Brazilian law professor, police chief, and politician

Fabiano Contarato (born 20 June 1966) is a Brazilian law professor, police chief, and politician affiliated to the Workers' Party. He was the most voted candidate for the Brazilian Senate in the state of Espírito Santo during the 2018 Brazilian general election, with over one million votes; it was the first time he ran for an elected office. Contarato is the first openly LGBTQ person to be elected for the Brazilian Senate. His win unseated Magno Malta, a conservative evangelical pastor and close ally of far-right Brazilian President Jair Bolsonaro.
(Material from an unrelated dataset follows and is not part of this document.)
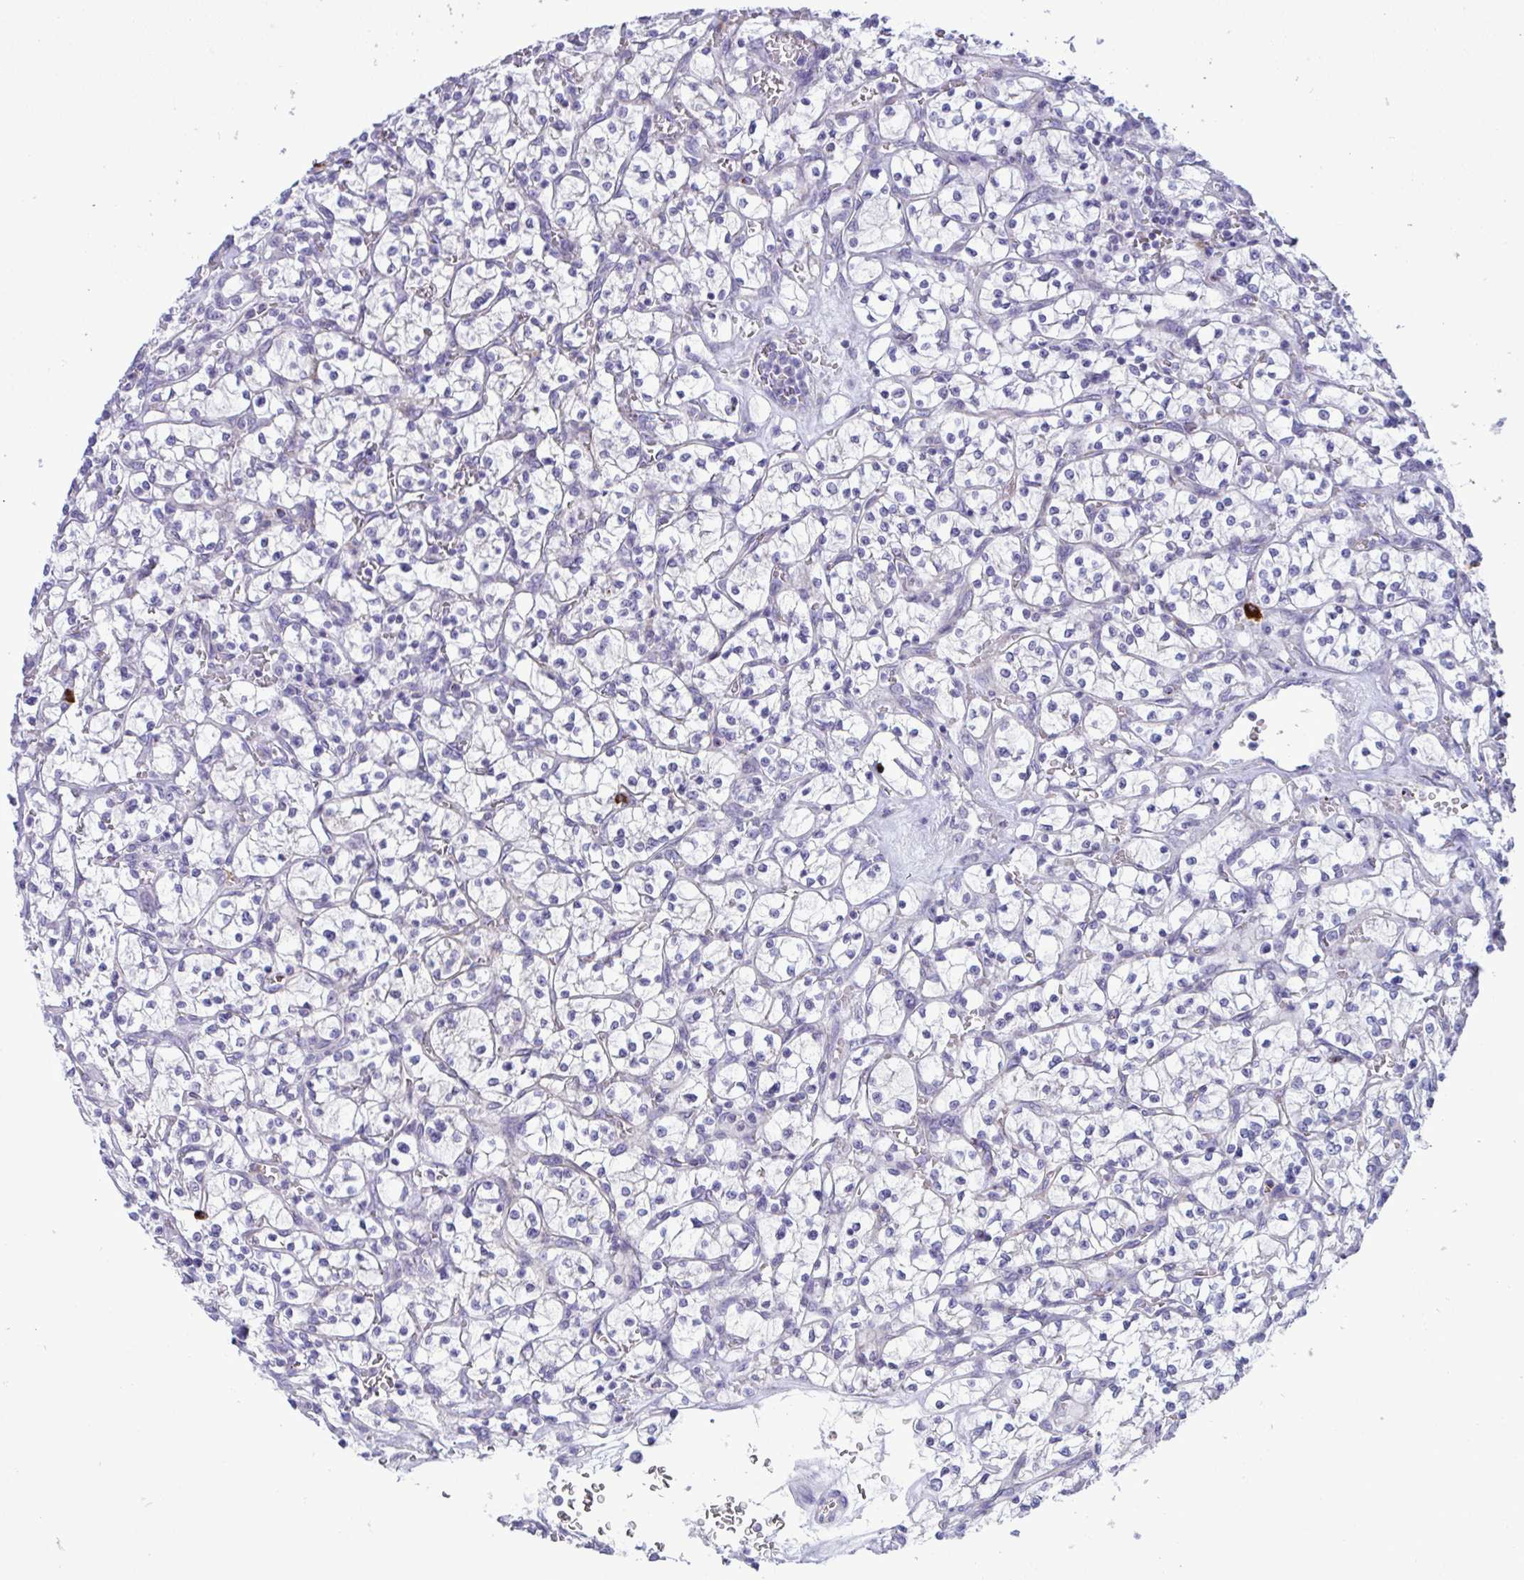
{"staining": {"intensity": "negative", "quantity": "none", "location": "none"}, "tissue": "renal cancer", "cell_type": "Tumor cells", "image_type": "cancer", "snomed": [{"axis": "morphology", "description": "Adenocarcinoma, NOS"}, {"axis": "topography", "description": "Kidney"}], "caption": "A photomicrograph of human renal adenocarcinoma is negative for staining in tumor cells.", "gene": "SREBF1", "patient": {"sex": "female", "age": 64}}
In 2023, he was nominated as Head of the Worker's Party group in the Senate.

== Biography ==

=== Family, education and career ===
Born in Nova Venécia, Contarato was born on June 20, 1966, the son of a bus driver and a homemaker. He graduated in Law from Vila Velha University and holds postgraduate degrees in Criminal Law and Criminal Procedure from Gama Filho University. Later, he also worked in academia at Vila Velha University, as a professor of Criminal Law.

In 1992, Contarato was sworn in as a delegate of the Civil Police of the State of Espírito Santo. He was the head delegate of the Traffic Offenses Division, which allowed him to become known among the people of Espírito Santo. He also headed the State Department of Traffic (Detran-ES) and was the general inspector of Espírito Santo.

=== Personal life ===
Contarato stated that he discovered his homosexuality in his youth, although he "repressed it due to a moral restraint." In November 2017, he married physiotherapist Rodrigo Groberio. He is the father of Gabriel, adopted in 2017, and Mariana, adopted in 2020.